SRM invalidates everything

If result.passed is False, do not proceed with analysis. Investigate the root cause: logging bugs, bot filtering differences, redirects, or assignment bugs.

FlickerDetector¶

Detects users who were assigned to multiple variants during the experiment (flickering). This can dilute treatment effects.

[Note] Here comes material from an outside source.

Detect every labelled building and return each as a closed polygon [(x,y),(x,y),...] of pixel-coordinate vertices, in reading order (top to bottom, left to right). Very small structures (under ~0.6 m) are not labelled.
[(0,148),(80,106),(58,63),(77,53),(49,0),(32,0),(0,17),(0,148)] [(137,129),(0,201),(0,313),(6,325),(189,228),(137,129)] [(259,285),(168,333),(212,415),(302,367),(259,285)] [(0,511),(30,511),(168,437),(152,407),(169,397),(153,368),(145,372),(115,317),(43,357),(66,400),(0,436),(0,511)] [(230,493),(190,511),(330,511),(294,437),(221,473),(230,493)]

from splita import FlickerDetector

# user_ids: who was in the experiment
# variant_counts: how many distinct variants each user saw
user_ids = [1, 2, 3, 4, 5]
variant_counts = [1, 1, 2, 1, 3]  # users 3 and 5 flickered

detector = FlickerDetector()
result = detector.check(variant_counts)
print(result.flicker_rate)    # 0.40 (2 out of 5)
print(result.flickered_count) # 2

RandomizationValidator¶

Checks covariate balance between control and treatment to verify that randomization worked properly.

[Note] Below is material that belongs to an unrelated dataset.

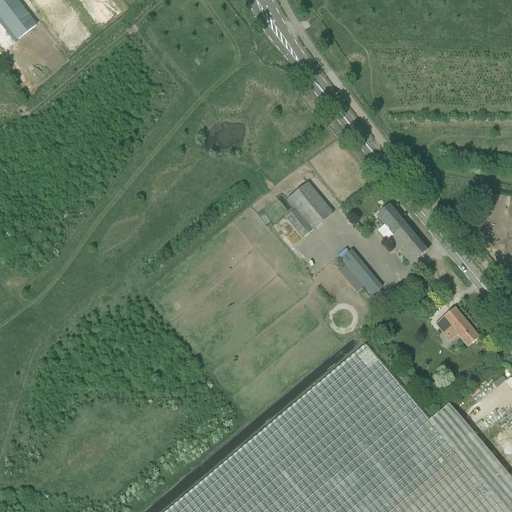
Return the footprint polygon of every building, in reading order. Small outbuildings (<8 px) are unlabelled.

from splita import RandomizationValidator
import numpy as np

rng = np.random.default_rng(42)

# Covariates for control and treatment
ctrl_covariates = {
    "age": rng.normal(35, 10, 1000),
    "tenure_days": rng.exponential(60, 1000),
    "is_premium": rng.binomial(1, 0.20, 1000).astype(float),
}
trt_covariates = {
    "age": rng.normal(35, 10, 1000),
    "tenure_days": rng.exponential(60, 1000),
    "is_premium": rng.binomial(1, 0.20, 1000).astype(float),
}

validator = RandomizationValidator()
result = validator.check(ctrl_covariates, trt_covariates)
print(result.passed)           # True (covariates are balanced)
print(result.smd)              # standardized mean differences per covariate
print(result.omnibus_pvalue)   # chi-squared omnibus test

The check() function¶

The top-level check() function runs a suite of data quality checks:

from splita import check
import numpy as np

rng = np.random.default_rng(42)
ctrl = rng.normal(25, 8, 1000)
trt = rng.normal(26, 8, 1000)

result = check(ctrl, trt, n_control=1000, n_treatment=1000)
print(result)

Recommended workflow¶

from splita import SRMCheck, Experiment

# Step 1: ALWAYS check SRM first
srm = SRMCheck([len(ctrl), len(trt)]).run()
assert srm.passed, f"SRM failed: {srm.message}"

# Step 2: Only then analyze
result = Experiment(ctrl, trt).run()

Automate SRM checks

In production pipelines, run SRMCheck as a gate. If it fails, alert the team and block analysis.